In my experience, some BI projects ultimately finish as a success, but exceed budget and schedule targets and fall short of functional goals along the way. On projects like this, somewhere in the midst of report development, things get sticky and tasks fall behind schedule as the team runs into unexpected complexities.
There are many reasons that reporting projects can fall behind. They can fall into the traps common to any application development project. Widely cited studies (two linked here) say two thirds of application projects suffer due to poor planning, lack of executive support, and inadequate requirements definition. But I’ve seen a different pattern on reporting projects that can cause them to fall short of schedule, budget, and functional targets even when proper planning, support, and requirements are in place.
Well, maybe not the requirements part. The challenge with requirements for reporting is that accurate estimates depend on in-depth understanding of source data. Quite often, data design in the source system is somehow adequate for the operational purpose but difficult to use for reporting. Planners typically set reporting project schedules when high level requirements are fleshed out but significant research on source data remains to be done. Then, the unknowns in those source data details come back to bite the project; the schedule starts slipping and the team finds that some objectives are unreasonable given limitations in source data.
Here are just a few common examples of unexpected source data problems that I’ve experienced on reporting projects:
- Source system data retention differences: Operational systems like payroll, purchasing, inventory, or accounts receivable tend to maintain just sufficient historical data to support the time horizon required for the operational process. If a reporting system needs, say, 10 years history, but its three source systems only maintain records for 7, 5, and 3 years respectively, then the need for 10 years history will go unmet.
- Inconsistencies in historical data: Even if historical data in a given source system goes back X years, there’s no guarantee that it is consistent year to year. Changes over time in organizational policy or government regulation can mean that the same source data element can change its meaning over time. Think about those footnotes in annual reports explaining why a given measure jumps X percent in a given quarter.
- Codes and qualifiers that aren’t mutually exclusive: Sometimes codes and qualifiers in operational systems become complex over time in a way that makes them difficult to use in reporting. I was auditing a database for a large and prosperous company and it turned out that in one circumstance a given column could be the name of a nurse and in another case the same column held the age of a pet. In another situation a “transaction type” had values that likewise meant different things in different contexts, but also sometimes values “1” or “3” meant the same thing and sometimes they didn’t.
- Summary data recorded as the system of record that is inconsistent with its supporting detail: I’ve seen cases where summary data is sent to the general ledger, but reporting requires additional data beyond the GL transaction. However, when you add up the amounts of the detailed transactions they don’t balance to the summary total.

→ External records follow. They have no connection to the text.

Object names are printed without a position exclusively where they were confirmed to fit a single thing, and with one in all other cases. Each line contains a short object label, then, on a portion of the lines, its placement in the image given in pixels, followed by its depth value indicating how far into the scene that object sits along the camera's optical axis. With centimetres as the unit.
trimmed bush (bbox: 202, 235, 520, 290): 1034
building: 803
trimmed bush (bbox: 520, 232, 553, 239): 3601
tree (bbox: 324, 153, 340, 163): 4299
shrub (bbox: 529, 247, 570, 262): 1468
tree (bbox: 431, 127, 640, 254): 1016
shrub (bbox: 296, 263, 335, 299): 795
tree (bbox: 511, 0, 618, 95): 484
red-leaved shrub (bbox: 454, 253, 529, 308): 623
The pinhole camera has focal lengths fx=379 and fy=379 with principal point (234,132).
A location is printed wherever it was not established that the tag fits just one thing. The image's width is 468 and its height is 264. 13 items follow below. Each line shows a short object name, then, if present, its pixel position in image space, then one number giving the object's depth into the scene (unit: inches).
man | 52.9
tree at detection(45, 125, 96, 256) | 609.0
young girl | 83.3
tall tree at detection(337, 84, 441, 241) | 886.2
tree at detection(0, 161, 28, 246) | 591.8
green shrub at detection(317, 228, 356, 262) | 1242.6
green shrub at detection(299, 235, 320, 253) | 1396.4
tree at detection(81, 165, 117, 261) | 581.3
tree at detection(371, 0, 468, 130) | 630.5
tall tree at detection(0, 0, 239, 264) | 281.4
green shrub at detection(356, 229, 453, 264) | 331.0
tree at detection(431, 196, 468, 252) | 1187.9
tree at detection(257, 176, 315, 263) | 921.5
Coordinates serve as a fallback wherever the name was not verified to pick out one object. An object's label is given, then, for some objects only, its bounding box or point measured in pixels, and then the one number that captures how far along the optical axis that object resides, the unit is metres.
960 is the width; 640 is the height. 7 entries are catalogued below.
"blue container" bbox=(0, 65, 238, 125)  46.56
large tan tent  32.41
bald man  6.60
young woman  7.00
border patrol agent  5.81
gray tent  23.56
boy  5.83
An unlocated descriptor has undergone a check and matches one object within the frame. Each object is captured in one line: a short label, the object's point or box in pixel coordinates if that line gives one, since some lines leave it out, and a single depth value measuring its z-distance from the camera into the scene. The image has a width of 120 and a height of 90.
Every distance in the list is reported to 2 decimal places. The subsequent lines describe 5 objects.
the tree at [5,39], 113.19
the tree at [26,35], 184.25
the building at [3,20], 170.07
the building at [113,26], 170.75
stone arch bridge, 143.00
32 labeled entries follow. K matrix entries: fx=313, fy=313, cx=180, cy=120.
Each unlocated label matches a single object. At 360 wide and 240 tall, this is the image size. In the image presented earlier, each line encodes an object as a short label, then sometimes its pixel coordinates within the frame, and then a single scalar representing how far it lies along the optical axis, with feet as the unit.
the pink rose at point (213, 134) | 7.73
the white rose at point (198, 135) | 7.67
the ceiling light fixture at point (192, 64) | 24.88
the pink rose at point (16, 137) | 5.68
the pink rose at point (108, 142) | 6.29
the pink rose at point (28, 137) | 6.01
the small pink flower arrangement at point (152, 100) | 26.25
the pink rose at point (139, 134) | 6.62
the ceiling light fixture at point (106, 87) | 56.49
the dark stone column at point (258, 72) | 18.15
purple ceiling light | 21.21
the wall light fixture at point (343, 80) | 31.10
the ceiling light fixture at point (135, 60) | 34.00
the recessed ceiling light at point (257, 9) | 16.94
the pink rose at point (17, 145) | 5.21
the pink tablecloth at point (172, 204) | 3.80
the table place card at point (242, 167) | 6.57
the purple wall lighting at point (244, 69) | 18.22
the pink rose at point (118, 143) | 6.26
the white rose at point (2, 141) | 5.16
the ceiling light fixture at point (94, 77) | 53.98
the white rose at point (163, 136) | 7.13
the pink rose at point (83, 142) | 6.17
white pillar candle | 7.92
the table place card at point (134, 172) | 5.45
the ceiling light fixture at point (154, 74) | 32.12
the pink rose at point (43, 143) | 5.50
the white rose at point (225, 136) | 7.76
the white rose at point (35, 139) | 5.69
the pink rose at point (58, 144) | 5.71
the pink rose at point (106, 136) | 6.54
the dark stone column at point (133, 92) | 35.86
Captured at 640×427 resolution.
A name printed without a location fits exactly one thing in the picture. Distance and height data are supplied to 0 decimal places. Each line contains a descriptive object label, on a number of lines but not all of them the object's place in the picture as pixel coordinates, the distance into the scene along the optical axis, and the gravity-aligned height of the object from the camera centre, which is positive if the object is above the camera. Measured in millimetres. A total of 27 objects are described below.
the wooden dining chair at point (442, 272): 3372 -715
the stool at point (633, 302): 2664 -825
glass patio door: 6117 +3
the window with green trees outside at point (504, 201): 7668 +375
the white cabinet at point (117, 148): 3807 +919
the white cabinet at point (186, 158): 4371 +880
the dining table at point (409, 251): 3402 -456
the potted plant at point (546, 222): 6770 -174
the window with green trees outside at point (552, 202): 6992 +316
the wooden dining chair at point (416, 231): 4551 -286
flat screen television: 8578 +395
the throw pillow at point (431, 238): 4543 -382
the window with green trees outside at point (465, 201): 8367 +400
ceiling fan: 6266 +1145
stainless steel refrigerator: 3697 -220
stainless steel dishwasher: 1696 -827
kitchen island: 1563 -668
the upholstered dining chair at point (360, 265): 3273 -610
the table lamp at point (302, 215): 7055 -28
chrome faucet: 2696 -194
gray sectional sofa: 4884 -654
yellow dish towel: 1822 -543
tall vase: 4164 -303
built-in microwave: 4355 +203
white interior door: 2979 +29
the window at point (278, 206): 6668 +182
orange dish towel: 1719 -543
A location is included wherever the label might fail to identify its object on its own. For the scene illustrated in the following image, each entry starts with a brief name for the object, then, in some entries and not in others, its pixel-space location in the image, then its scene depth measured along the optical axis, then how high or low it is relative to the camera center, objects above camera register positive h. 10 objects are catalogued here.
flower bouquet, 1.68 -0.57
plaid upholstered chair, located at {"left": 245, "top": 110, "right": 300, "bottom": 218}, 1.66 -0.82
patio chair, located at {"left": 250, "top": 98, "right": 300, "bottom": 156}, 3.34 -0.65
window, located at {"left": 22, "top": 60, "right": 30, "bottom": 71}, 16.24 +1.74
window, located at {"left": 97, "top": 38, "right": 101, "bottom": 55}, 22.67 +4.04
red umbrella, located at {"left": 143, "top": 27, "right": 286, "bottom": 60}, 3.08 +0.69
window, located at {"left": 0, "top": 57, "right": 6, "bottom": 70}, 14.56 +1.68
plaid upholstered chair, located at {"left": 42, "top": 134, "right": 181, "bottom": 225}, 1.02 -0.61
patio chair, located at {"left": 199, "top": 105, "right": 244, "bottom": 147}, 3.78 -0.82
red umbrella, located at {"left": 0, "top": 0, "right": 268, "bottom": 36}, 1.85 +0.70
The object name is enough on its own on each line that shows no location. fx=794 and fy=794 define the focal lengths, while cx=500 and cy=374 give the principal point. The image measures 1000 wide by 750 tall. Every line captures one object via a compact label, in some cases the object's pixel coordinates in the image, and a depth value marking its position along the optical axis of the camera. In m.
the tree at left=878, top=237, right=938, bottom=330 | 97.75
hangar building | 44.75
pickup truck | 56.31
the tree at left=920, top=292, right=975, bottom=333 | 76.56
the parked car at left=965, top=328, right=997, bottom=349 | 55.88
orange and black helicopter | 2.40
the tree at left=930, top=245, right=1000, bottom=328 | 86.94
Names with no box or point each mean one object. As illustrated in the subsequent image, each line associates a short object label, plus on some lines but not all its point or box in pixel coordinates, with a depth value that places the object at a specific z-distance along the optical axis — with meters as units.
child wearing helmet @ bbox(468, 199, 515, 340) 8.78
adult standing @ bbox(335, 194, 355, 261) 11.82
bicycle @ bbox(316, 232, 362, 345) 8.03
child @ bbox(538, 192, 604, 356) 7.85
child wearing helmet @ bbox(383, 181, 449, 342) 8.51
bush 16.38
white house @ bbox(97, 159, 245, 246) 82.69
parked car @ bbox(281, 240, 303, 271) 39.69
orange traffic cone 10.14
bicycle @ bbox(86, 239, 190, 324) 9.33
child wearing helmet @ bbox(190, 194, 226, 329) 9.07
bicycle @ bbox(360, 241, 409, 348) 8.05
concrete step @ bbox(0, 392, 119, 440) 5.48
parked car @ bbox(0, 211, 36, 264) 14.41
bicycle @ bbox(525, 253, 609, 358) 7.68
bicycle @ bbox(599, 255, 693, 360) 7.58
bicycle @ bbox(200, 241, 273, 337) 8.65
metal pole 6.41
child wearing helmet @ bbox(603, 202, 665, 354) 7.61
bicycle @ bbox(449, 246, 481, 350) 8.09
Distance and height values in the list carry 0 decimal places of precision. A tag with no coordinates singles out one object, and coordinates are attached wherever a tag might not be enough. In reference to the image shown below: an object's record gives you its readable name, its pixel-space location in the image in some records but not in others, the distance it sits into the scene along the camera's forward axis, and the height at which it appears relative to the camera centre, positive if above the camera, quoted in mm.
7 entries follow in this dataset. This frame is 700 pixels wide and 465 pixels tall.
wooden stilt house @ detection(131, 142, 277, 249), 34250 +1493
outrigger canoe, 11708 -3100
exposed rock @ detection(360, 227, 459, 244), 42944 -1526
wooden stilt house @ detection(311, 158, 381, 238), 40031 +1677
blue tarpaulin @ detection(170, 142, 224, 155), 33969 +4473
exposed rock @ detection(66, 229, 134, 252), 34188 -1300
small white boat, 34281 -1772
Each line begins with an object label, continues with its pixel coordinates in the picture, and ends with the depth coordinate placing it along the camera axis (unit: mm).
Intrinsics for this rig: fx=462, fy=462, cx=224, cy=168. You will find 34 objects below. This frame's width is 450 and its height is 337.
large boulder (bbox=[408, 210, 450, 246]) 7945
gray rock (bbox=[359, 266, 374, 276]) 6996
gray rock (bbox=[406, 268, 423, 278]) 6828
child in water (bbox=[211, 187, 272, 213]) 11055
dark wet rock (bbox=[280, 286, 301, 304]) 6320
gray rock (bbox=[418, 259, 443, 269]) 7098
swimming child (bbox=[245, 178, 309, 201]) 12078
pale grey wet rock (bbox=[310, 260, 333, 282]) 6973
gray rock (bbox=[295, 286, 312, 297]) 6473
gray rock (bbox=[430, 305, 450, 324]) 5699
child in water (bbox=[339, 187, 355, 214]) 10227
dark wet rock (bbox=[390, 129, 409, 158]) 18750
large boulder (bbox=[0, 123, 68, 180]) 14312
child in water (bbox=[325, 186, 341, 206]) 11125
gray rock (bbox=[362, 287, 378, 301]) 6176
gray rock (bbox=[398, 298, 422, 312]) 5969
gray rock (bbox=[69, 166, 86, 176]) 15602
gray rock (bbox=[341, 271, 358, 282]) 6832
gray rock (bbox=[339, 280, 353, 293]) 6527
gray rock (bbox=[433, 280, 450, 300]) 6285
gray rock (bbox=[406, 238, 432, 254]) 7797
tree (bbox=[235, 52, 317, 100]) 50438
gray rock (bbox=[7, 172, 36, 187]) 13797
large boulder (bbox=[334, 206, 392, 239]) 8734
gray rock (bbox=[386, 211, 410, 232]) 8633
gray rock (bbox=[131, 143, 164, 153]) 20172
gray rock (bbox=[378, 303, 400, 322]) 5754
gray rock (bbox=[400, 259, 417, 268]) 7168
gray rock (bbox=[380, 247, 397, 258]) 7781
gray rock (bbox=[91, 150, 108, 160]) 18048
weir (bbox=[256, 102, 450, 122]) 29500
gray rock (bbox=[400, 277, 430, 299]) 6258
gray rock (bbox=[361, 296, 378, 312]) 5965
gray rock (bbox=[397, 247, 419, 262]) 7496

As I recall these types of problems aren’t usually bad enough to derail most reporting projects, but they are almost always unexpected and left out of original estimates. The problem is they require unexpected labor on the part of the reporting team: research to understand the extent and nature of the problem, then development and testing of code to overcome the problem, then explanation of the time lost and, sometimes, functionality that can’t be delivered.
The reader with data management experience will recognize that data integration is a discipline unto itself that is best part of a data warehousing or datamart development effort, and these problems are best managed as part of data integration. I couldn’t agree more, but reporting projects unsupported by warehouses and marts will persist. It is important that reporting estimates reflect the risk of the unknown in source databases, or even better defer the estimate until source data is understood in all its gory detail.